The AMA "urges schools to implement comprehensive... sexuality education programs that... include an integrated strategy for making condoms available to students and for providing both factual information and skill-building related to reproductive biology, sexual abstinence, sexual responsibility, contraceptives including condoms, alternatives in birth control, and other issues aimed at prevention of pregnancy and sexual transmission of diseases... opposes the sole use of abstinence-only education..."
The American Academy of Pediatrics states that "Abstinence-only programs have not demonstrated successful outcomes with regard to delayed initiation of sexual activity or use of safer sex practices... Programs that encourage abstinence as the best option for adolescents, but offer a discussion of HIV prevention and contraception as the best approach for adolescents who are sexually active, have been shown to delay the initiation of sexual activity and increase the proportion of sexually active adolescents who reported using birth control."
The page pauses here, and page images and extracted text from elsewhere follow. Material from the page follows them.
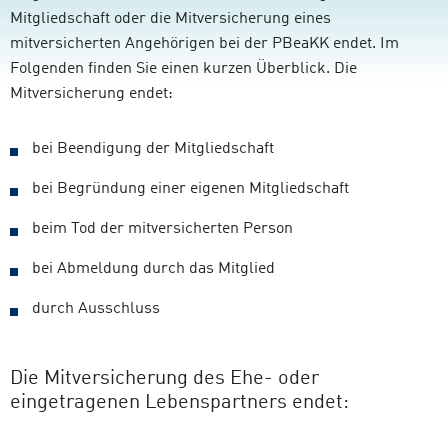
Mitgliedschaft oder die Mitversicherung eines
mitversicherten Angehörigen bei der PBeaKK endet. Im
Folgenden finden Sie einen kurzen Überblick. Die
Mitversicherung endet:
bei Beendigung der Mitgliedschaft
bei Begründung einer eigenen Mitgliedschaft
beim Tod der mitversicherten Person
bei Abmeldung durch das Mitglied
durch Ausschluss
Die Mitversicherung des Ehe- oder
eingetragenen Lebenspartners endet:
On August 4, 2007, the British Medical Journal published an editorial concluding that there is "no evidence" that abstinence-only sex education programs "reduce risky sexual behaviours, incidence of sexually transmitted infections, or pregnancy" in "high income countries".
A comprehensive review of 115 program evaluations published in November 2007 by the National Campaign to Prevent Teen and Unplanned Pregnancy found that two-thirds of sex education programs focusing on both abstinence and contraception had a positive effect on teen sexual behavior. The same study found no strong evidence that abstinence-only programs delayed the initiation of sex, hastened the return to abstinence, or reduced the number of sexual partners. According to the study author:
"Even though there does not exist strong evidence that any particular abstinence program is effective at delaying sex or reducing sexual behavior, one should not conclude that all abstinence programs are ineffective. After all, programs are diverse, fewer than 10 rigorous studies of these programs have been carried out, and studies of two programs have provided modestly encouraging results. In sum, studies of abstinence programs have not produced sufficient evidence to justify their widespread dissemination."
Joycelyn Elders, former Surgeon General of the United States, is a notable critic of abstinence-only sex education. She was among the interviewees Penn & Teller included in their Bull*! episode on the subject.
Arthur Caplan, director of the Center for Bioethics at the University of Pennsylvania, argues that abstinence-only sex education leads to the opposite of the intended results by spreading ignorance regarding sexually transmitted diseases and the proper use of contraceptives to prevent both infections and pregnancy."